The survival signals and clonal expansion of memory T cells mediated by IFN-I (26
) may explain the effect of Ad5 IC on the increase of Ad5-specifc memory effector CD8 T cells, likely through cross-priming and the trend toward larger expansions of both Ad5-specific memory CD4 and CD8 T cells. The reactivation of Ad5-specific memory T cells likely prevents effective generation of the primary immune response against the vector-encoded HIV Ags through two nonexclusive mechanisms: one, an unfavorable cytokine environment resulting from the inflammatory response caused by the Ad5 IC formation; and two, the killing of DCs. Because DCs will express not only HIV but also Ad5 Ags (28
), they become a target of the reactivated Ad5-specific CD8 T cells, thus resulting also in the reduction of the DC pool presenting HIV Ags. In support of this hypothesis, preliminary data from the STEP trial indicate that the percent of responders to HIV proteins (measured by IFN-γ ELISpot) was less (~25%) in subjects with Ad5 NAb titers >200, and the magnitude of the HIV-specific T cell response (frequency of IFN-γ–secreting cells in blood) was also reduced by ~50% (www.HVTN.org
). Finally, increased survival of activated memory Ad5-specific CD4 T cells mediated by IFN-I (26
) may transiently enlarge this pool of memory CD4 T cells that effectively support HIV replication and spreading, thus facilitating susceptibility to HIV infection. Our results also provide new insights into the type of experimental strategies and assays that can be instrumental for the preclinical assessment of the safety of other viral vector-based vaccines in addition to Ad5.
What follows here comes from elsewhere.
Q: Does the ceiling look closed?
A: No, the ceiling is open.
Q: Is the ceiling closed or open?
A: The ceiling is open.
In conclusion, we have shown that ICs containing E1/E3-deleted Ad5 vectors and NAbs cause a pattern of innate/adaptive inflammatory activation that, together with a possible persistence of the Ad5 vector, may provide the basis for a chronic permissive environment for HIV-1 infection, thus helping to explain the increased acquisition of HIV-1 infection among the Ad5 seropositive vaccine recipients in the STEP trial. Moreover, our results also suggest that the delivery/formulation of Ags through ICs may result in a powerful immunization strategy to stimulate T cells.